Offshore drilling contractor Transocean recorded a wider loss within the first quarter of 2020 when in comparison with the identical interval final yr as a result of asset impairments.

Net loss attributable to controlling curiosity was $392 million in contrast with a internet lack of $51 million within the fourth quarter of 2019 and a internet lack of $171 million in 1Q 2019.

First-quarter 2020 outcomes included internet unfavourable objects of $205 million. This included $167 million loss on impairment of property and $57 million loss on retirement of debt.

After consideration of those internet unfavourable objects, first quarter 2020 adjusted internet loss was $187 million.
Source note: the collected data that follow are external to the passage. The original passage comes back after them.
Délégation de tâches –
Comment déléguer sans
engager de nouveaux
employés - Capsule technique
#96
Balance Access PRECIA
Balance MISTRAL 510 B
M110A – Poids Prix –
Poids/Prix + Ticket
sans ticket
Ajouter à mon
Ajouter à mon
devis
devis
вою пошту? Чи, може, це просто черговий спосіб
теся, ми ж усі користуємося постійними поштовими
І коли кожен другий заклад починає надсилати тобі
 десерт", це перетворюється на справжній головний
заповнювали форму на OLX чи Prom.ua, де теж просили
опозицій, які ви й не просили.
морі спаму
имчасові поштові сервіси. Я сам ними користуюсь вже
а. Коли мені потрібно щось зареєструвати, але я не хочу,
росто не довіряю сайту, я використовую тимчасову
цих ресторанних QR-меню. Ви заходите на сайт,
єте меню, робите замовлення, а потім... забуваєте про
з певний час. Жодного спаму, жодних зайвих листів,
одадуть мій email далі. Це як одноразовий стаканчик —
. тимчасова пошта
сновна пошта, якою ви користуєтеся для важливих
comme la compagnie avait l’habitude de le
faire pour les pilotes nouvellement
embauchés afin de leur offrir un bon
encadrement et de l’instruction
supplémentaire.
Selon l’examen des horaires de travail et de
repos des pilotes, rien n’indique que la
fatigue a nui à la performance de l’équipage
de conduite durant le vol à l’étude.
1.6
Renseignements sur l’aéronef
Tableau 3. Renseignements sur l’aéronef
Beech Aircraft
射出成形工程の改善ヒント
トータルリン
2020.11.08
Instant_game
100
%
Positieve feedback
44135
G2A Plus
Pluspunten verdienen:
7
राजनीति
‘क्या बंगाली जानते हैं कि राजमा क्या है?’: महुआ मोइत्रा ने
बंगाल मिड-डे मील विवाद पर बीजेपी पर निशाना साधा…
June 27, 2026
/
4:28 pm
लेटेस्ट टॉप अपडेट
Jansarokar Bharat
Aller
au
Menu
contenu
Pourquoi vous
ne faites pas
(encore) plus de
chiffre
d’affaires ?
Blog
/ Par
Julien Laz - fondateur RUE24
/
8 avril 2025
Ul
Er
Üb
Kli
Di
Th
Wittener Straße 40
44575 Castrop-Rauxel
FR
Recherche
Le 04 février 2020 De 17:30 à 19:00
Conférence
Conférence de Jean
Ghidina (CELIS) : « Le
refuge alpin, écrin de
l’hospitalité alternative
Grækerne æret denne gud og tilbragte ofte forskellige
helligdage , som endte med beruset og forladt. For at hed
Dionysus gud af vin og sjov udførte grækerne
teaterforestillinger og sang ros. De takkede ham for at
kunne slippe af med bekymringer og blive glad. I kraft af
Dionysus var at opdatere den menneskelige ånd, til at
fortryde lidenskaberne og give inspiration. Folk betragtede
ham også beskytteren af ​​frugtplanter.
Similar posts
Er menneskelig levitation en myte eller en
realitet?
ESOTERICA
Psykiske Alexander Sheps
This compares with an adjusted internet lack of $263 million within the earlier quarter.

Total contract drilling revenues had been $759 million in contrast with $792 million within the fourth quarter of 2019 and $754 million in 1Q 2019.

Contract drilling revenues for 1Q 2020 decreased sequentially by $33 million, primarily as a result of lowered exercise associated to rigs that had been idle and decrease income effectivity.

These decreases had been partially offset by a full quarter of revenues from the lately reactivated extremely‑deepwater floaters Deepwater Mykonos and Deepwater Corcovado.

Jeremy Thigpen, Transocean President and Chief Executive Officer, mentioned: “Looking ahead, we acknowledge the dramatic decline in oil costs, coupled with the continued uncertainties surrounding the containment of COVID-19, and the resumption of the worldwide financial system, will invariably delay the contracting exercise that we anticipated in 2020”.

Transocean’s present contract backlog is $9.6 billion.